● **Description of the task**
Please give back each line of the listing, unchanged in every word.

● **Records supplied**
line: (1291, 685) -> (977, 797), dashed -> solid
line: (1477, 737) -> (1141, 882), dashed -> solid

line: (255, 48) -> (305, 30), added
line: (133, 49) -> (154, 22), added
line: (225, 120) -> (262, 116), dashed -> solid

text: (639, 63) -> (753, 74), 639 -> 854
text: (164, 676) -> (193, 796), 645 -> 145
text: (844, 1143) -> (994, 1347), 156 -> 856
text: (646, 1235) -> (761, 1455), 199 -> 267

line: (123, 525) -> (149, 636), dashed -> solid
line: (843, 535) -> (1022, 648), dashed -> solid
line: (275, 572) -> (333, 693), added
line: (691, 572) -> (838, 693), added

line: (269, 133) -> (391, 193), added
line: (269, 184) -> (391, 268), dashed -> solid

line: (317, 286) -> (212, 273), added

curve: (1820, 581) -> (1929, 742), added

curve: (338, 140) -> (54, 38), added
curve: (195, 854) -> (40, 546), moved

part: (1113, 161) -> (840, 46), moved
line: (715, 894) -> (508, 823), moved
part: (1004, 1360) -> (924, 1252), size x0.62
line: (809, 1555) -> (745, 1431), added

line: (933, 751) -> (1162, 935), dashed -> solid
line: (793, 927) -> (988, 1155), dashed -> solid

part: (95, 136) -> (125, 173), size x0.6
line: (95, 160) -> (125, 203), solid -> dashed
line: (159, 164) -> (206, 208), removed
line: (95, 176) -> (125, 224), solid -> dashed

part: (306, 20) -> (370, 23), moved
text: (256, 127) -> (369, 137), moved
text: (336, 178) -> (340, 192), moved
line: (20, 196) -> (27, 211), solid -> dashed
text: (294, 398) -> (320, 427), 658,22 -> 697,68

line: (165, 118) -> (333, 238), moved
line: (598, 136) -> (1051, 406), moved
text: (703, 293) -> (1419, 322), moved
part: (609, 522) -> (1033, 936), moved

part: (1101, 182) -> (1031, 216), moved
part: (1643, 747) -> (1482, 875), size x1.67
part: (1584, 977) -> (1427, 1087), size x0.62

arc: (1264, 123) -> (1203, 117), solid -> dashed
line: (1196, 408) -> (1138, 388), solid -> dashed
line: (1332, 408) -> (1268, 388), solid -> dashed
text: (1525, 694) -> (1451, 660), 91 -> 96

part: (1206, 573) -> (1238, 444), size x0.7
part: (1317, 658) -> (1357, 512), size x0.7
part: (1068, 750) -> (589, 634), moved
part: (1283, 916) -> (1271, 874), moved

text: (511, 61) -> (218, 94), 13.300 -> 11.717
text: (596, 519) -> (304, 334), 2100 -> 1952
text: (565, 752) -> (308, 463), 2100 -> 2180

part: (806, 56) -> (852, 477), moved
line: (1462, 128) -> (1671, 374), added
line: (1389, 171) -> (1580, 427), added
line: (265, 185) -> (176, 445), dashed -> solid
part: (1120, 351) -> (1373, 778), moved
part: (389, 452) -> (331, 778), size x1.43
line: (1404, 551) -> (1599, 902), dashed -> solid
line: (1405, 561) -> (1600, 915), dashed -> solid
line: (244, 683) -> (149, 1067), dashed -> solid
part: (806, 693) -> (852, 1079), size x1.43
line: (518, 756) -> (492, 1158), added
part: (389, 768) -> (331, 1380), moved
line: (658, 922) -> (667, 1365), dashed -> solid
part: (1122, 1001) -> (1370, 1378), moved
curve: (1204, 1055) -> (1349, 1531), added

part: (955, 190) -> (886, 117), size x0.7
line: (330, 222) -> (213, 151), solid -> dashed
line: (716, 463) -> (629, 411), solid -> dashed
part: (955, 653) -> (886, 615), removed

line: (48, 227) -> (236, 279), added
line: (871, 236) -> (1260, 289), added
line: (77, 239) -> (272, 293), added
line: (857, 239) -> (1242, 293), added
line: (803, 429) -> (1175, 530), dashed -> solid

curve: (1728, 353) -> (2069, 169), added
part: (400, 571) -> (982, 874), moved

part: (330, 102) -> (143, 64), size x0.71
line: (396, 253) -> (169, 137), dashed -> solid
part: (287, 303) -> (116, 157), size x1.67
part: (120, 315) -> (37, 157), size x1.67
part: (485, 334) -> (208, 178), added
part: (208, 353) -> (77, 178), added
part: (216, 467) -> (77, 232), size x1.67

● **Exercise solution**
line: (1291, 685) -> (977, 797), dashed -> solid
line: (1477, 737) -> (1141, 882), dashed -> solid

line: (255, 48) -> (305, 30), added
line: (133, 49) -> (154, 22), added
line: (225, 120) -> (262, 116), dashed -> solid

text: (639, 63) -> (753, 74), 639 -> 854
text: (164, 676) -> (193, 796), 645 -> 145
text: (844, 1143) -> (994, 1347), 156 -> 856
text: (646, 1235) -> (761, 1455), 199 -> 267

line: (123, 525) -> (149, 636), dashed -> solid
line: (843, 535) -> (1022, 648), dashed -> solid
line: (275, 572) -> (333, 693), added
line: (691, 572) -> (838, 693), added

line: (269, 133) -> (391, 193), added
line: (269, 184) -> (391, 268), dashed -> solid

line: (317, 286) -> (212, 273), added

curve: (1820, 581) -> (1929, 742), added

curve: (338, 140) -> (54, 38), added
curve: (195, 854) -> (40, 546), moved

part: (1113, 161) -> (840, 46), moved
line: (715, 894) -> (508, 823), moved
part: (1004, 1360) -> (924, 1252), size x0.62
line: (809, 1555) -> (745, 1431), added

line: (933, 751) -> (1162, 935), dashed -> solid
line: (793, 927) -> (988, 1155), dashed -> solid

part: (95, 136) -> (125, 173), size x0.6
line: (95, 160) -> (125, 203), solid -> dashed
line: (159, 164) -> (206, 208), removed
line: (95, 176) -> (125, 224), solid -> dashed

part: (306, 20) -> (370, 23), moved
text: (256, 127) -> (369, 137), moved
text: (336, 178) -> (340, 192), moved
line: (20, 196) -> (27, 211), solid -> dashed
text: (294, 398) -> (320, 427), 658,22 -> 697,68

line: (165, 118) -> (333, 238), moved
line: (598, 136) -> (1051, 406), moved
text: (703, 293) -> (1419, 322), moved
part: (609, 522) -> (1033, 936), moved

part: (1101, 182) -> (1031, 216), moved
part: (1643, 747) -> (1482, 875), size x1.67
part: (1584, 977) -> (1427, 1087), size x0.62

arc: (1264, 123) -> (1203, 117), solid -> dashed
line: (1196, 408) -> (1138, 388), solid -> dashed
line: (1332, 408) -> (1268, 388), solid -> dashed
text: (1525, 694) -> (1451, 660), 91 -> 96

part: (1206, 573) -> (1238, 444), size x0.7
part: (1317, 658) -> (1357, 512), size x0.7
part: (1068, 750) -> (589, 634), moved
part: (1283, 916) -> (1271, 874), moved

text: (511, 61) -> (218, 94), 13.300 -> 11.717
text: (596, 519) -> (304, 334), 2100 -> 1952
text: (565, 752) -> (308, 463), 2100 -> 2180

part: (806, 56) -> (852, 477), moved
line: (1462, 128) -> (1671, 374), added
line: (1389, 171) -> (1580, 427), added
line: (265, 185) -> (176, 445), dashed -> solid
part: (1120, 351) -> (1373, 778), moved
part: (389, 452) -> (331, 778), size x1.43
line: (1404, 551) -> (1599, 902), dashed -> solid
line: (1405, 561) -> (1600, 915), dashed -> solid
line: (244, 683) -> (149, 1067), dashed -> solid
part: (806, 693) -> (852, 1079), size x1.43
line: (518, 756) -> (492, 1158), added
part: (389, 768) -> (331, 1380), moved
line: (658, 922) -> (667, 1365), dashed -> solid
part: (1122, 1001) -> (1370, 1378), moved
curve: (1204, 1055) -> (1349, 1531), added

part: (955, 190) -> (886, 117), size x0.7
line: (330, 222) -> (213, 151), solid -> dashed
line: (716, 463) -> (629, 411), solid -> dashed
part: (955, 653) -> (886, 615), removed

line: (48, 227) -> (236, 279), added
line: (871, 236) -> (1260, 289), added
line: (77, 239) -> (272, 293), added
line: (857, 239) -> (1242, 293), added
line: (803, 429) -> (1175, 530), dashed -> solid

curve: (1728, 353) -> (2069, 169), added
part: (400, 571) -> (982, 874), moved

part: (330, 102) -> (143, 64), size x0.71
line: (396, 253) -> (169, 137), dashed -> solid
part: (287, 303) -> (116, 157), size x1.67
part: (120, 315) -> (37, 157), size x1.67
part: (485, 334) -> (208, 178), added
part: (208, 353) -> (77, 178), added
part: (216, 467) -> (77, 232), size x1.67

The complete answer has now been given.